The outage coincided with a regional AWS outage. But no other company suffered a global outage; the most I observed was a few infra companies like Datadog noting that some regions had issues, and were failing over to a healthy region.
It’s weird that Coinbase – a $40B company! – told customers to monitor AWS’s status pages for recovery. This made it pretty clear that the company fully depends on a single AWS zone. Unusually, Coinbase deleted this information from its status page, but I got a screenshot first:

Coinbase later confirmed that it does indeed have a single-availability zone dependency. From its postmortem:
“Our matching engine was pinned to a single building. The Coinbase Exchange matching engine runs as a Raft-based replicated cluster inside an AWS Cluster Placement Group. We make this choice deliberately. A matching engine that meets the latency and throughput demands of a serious market cannot tolerate inter-zone network hops between voting cluster members. The physics of distributed consensus and the economics of running a fair, liquid order book point to the same answer, which is co-location.”
A quick recap on the difference between an availability zone (AZ) and region:
- Availability zone: One or more data centers (in the case of AWS, it is usually several data centers) located close enough to have low latency between them. Data centers in different AZs must be independently resilient. In the same AZ, there is no such requirement.
- Region: Within AWS, this consists of at least three isolated, physically separated AZs, usually 10-30 miles apart. It’s unlikely they’ll go down simultaneously, even in extreme circumstances.

Coinbase is saying that running from more than one availability zone (AZ) (building) would introduce too much latency to their product. This makes sense for low-latency activities like trading. But what about preparing for a failover as and when the AZ goes down? After all, an AZ is not guaranteed to have high uptime!
Turns out, Coinbase did not prepare for a failover for an AZ. Also from its postmortem (emphasis mine):
“We lacked an automated ability to fail over to another availability zone. When AWS terminated EC2 instances inside our placement group at 9:29 PM ET, three of five matching-engine nodes went down and we lost quorum. There was no automated cross-zone failover. Recovery required an emergency code change shipped during the incident to remove a startup assumption that all five cluster nodes were resolvable, the creation of a new node group outside the impaired placement group, and a careful sequence to restore a 3-of-5 quorum. This allowed us to reopen markets: first cancel-only, then auction mode, and finally full trading.”

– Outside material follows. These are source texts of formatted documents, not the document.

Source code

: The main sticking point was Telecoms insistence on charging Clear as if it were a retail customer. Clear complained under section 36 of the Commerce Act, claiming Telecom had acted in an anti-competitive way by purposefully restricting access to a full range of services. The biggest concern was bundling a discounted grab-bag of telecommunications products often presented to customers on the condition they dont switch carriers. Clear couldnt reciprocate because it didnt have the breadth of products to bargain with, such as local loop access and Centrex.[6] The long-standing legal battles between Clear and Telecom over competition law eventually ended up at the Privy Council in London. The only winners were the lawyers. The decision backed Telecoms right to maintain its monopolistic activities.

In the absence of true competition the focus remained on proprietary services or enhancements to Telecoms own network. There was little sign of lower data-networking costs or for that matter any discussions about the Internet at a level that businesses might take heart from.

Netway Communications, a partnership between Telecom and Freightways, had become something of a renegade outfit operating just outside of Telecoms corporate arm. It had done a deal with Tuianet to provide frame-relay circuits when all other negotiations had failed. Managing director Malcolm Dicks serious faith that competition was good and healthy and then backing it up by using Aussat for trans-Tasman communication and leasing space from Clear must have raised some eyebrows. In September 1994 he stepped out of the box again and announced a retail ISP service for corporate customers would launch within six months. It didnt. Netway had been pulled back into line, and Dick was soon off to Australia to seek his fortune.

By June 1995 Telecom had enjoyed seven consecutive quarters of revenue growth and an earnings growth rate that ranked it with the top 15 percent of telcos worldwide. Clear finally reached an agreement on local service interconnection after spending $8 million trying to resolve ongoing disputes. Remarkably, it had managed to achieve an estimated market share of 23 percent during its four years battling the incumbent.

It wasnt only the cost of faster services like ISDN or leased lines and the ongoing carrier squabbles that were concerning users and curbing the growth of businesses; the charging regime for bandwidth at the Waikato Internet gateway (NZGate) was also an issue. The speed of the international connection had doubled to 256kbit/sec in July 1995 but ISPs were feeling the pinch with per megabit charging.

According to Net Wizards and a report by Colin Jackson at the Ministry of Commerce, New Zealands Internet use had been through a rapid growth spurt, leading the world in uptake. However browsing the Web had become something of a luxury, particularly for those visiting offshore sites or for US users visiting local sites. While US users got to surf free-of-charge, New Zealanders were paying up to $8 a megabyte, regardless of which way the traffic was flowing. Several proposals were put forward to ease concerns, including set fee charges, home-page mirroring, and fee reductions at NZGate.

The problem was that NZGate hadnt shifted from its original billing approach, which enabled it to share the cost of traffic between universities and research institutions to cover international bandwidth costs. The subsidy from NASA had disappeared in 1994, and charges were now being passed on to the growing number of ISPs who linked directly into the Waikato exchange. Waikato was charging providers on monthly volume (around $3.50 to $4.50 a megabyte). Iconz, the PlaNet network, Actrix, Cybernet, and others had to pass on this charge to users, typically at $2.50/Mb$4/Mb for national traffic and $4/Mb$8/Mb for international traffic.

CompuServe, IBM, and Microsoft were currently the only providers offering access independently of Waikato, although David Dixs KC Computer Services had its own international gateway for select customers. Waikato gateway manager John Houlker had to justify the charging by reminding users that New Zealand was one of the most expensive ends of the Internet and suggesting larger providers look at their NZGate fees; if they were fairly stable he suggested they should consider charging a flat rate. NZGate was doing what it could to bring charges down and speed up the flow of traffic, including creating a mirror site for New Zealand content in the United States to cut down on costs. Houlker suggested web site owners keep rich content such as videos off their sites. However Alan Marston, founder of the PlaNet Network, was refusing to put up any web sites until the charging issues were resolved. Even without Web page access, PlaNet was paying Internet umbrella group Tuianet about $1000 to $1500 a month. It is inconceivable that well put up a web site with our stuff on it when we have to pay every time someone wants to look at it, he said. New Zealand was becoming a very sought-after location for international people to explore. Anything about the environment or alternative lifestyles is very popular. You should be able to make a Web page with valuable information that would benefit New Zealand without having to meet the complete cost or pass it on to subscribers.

Having no automated failovers is incredibly amateurish for an operation of Coinbase’s scale. Coinbase moves about 5.2 trillion dollars per year, and is valued at around $40B. The outage interrupted around $7 billion-worth of financial activity, based on my napkin math.

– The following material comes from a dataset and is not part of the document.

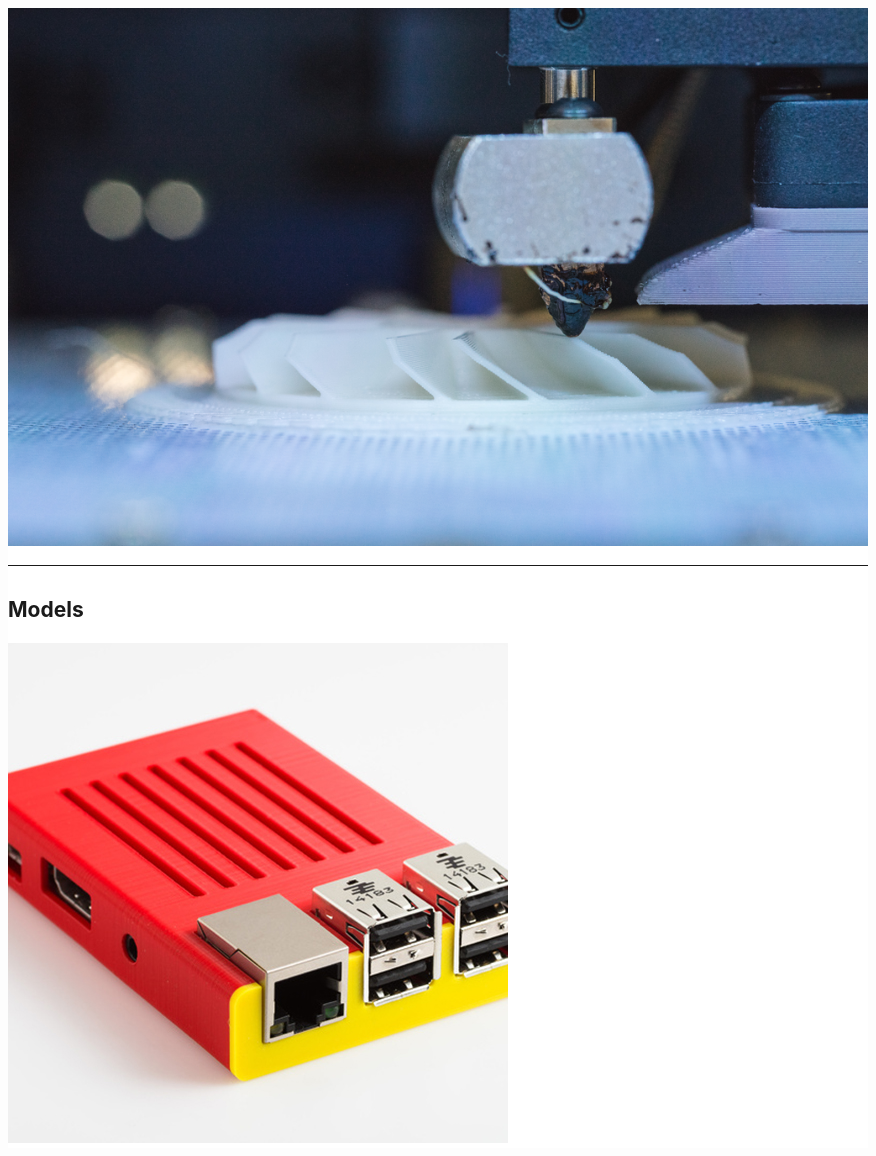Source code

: ![Hot end extruding](image/hot-end-extruding.jpg) 

---
## Models
![](image/print-01-rpi-case.jpg)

Back in 2016, Uber was valued at roughly as much as Coinbase, and handled circa $40-50B yearly. It had two data centers on the east and west coasts, and operated more as if it ran out of two zones. I worked at Uber at the time and there were regular failover drills to another data center (another region), in preparation should a region go down. Uber’s business, in terms of the financial figures, was a fraction of Coinbase’s!
My impression of Coinbase’s engineering culture has sunk after this incident, and it’s almost comical that CEO Brian Armstrong is boasting that non-technical teams now ship production code, thanks to AI. This feels like the wrong thing to focus on when Coinbase’s infrastructure basics seem to be in far worse shape in 2026 than Uber’s were a decade ago in 2016!

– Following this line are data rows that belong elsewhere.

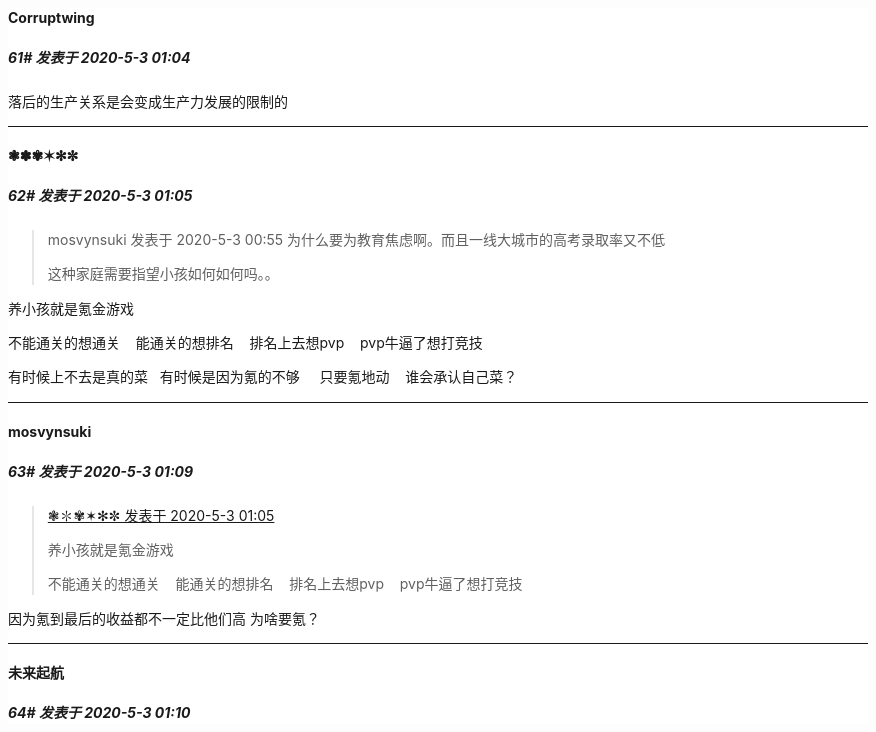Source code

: ####  Corruptwing  
##### 61#       发表于 2020-5-3 01:04




落后的生产关系是会变成生产力发展的限制的







*****

####  ❃✽✾✶✻✼  
##### 62#       发表于 2020-5-3 01:05



<blockquote>mosvynsuki 发表于 2020-5-3 00:55
为什么要为教育焦虑啊。而且一线大城市的高考录取率又不低


这种家庭需要指望小孩如何如何吗。。
</blockquote>
养小孩就是氪金游戏


不能通关的想通关    能通关的想排名    排名上去想pvp    pvp牛逼了想打竞技


有时候上不去是真的菜   有时候是因为氪的不够     只要氪地动    谁会承认自己菜？







*****

####  mosvynsuki  
##### 63#       发表于 2020-5-3 01:09



<blockquote><a href="httphttps://bbs.saraba1st.com/2b/forum.php?mod=redirect&amp;goto=findpost&amp;pid=47285528&amp;ptid=1932059" target="_blank">❃✽✾✶✻✼ 发表于 2020-5-3 01:05</a>

养小孩就是氪金游戏


不能通关的想通关    能通关的想排名    排名上去想pvp    pvp牛逼了想打竞技</blockquote>
因为氪到最后的收益都不一定比他们高 为啥要氪？







*****

####  未来起航  
##### 64#       发表于 2020-5-3 01:10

It seems Coinbase did not learn lessons after getting burned by previous regional AWS outages. In October 2025, the company suffered a three-hour-long global trading outage due to issues with AWS’s DynamoDB service. Following that outage, Coinbase engineering said (emphasis mine):
“To be better prepared in the future, we are exploring all options, including reviewing our regional deployment strategy to implement immediate and long-term fixes to reduce the impact of these types of outages.”
That process of reviewing the regional deployment strategy evidently missed or ignored the risk of a single-zone dependency of the heart of the business, with no cross-zone failover.